The other story happened just last Saturday. We were home unexpectedly from a trip we were supposed to take to visit family out of state. I needed to get my horses moved over to my house / pasturees from the neighbors, and I’d been nervously fretting about it – wondering if my fence would hold them, wondering if I had things set up right. And once again, when I finally stood up, did the task, and got it done, I felt that sense of accomplishing something that I couldn’t have done on my own. I’m standing there in the barn, watching my horses eat hay in their stalls, and out comes another verbal “we did it!”

Only this time, it was followed with a verbal “what did you say?” I think I must have turned red in the face as I realized my wife had just walked in the barn door to see how things were coming. Oh how I wish I could express to her the feeling I was experiencing… I think I managed to say something silly sounding like “oh I was just talking with God” or something like that, but oh how I wish I could have better expressed the joy I was feeling. The sense of belonging, of being loved, and of accomplishment – but not out of my own strength.

Anyways, I wanted to write that story down, and the electrical one was good to re-expereience as well.

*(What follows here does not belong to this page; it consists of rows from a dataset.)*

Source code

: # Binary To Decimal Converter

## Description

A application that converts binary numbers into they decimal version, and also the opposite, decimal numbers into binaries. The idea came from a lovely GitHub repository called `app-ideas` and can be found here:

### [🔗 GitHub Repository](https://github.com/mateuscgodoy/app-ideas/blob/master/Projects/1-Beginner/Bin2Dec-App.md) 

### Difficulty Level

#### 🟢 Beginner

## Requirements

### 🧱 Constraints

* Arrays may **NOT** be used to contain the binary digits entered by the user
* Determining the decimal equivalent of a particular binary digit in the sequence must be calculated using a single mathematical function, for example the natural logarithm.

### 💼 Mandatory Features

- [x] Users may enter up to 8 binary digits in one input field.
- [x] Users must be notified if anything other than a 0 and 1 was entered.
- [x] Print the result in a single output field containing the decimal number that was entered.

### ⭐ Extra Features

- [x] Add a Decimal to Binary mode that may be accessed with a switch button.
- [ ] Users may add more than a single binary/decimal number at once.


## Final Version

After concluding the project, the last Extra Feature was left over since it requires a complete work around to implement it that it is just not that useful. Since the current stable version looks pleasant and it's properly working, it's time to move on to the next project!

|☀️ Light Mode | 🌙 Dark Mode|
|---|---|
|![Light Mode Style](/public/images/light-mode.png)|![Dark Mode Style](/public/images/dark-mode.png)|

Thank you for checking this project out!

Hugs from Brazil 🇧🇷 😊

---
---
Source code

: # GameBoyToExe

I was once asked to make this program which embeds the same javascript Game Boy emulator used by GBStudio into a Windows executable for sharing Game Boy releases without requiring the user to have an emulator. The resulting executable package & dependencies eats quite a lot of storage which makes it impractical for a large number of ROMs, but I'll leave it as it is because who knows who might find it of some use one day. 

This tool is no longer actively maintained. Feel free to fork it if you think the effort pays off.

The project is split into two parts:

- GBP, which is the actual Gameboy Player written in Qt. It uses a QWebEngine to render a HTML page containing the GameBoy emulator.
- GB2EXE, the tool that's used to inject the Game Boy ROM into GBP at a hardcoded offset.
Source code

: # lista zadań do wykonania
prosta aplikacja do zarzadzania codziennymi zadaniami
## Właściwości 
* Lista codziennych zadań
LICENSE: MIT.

They may sound silly to anyone who might read this, but to me, they are some of the most personal experiences with God I have ever had.

I also wanted to write something about other “father” figures who’ve come into my life since my dad walked out. You know who you are, and I thank you. You’ve helped me when I’ve been weak, you’ve listened to me when I’ve been torn apart by who I am, you’ve helped me let God raise me back up. I thank you. With my whole heart. With my whole being. With everything I am now and will ever be. You are a part of that. A huge part of that.

It is totally new for me to know God as my not just my Heavenly Father, but as my honest-to-god DAD. He’s adopted me, loved me, raised me, helped me, and never failed me. Regardless of the times I’ve walked away from him, he has never left me or forsaken me. He has always forgiven me, disciplined me, discipled me, and been thee when no one else was, even if I didn’t acknowledge his presence.

This is the same Father that I want my son to know. I want him to see Him in me. I want him to see how much I love Him and in turn love Him as well. I’m sure I’ll give him chances to see that I fail, that I fall, and than I sin. But I want him to see that his Heavenly Father will never do that. And then, sometime years from now, I want to be able to turn the young man over to his true father, to release my hold on him and give him back to the father who can love him more than I could ever dream.

Well that’s it…. I’m out of words. I sit here amazed all over again of where God has brought me from, and to.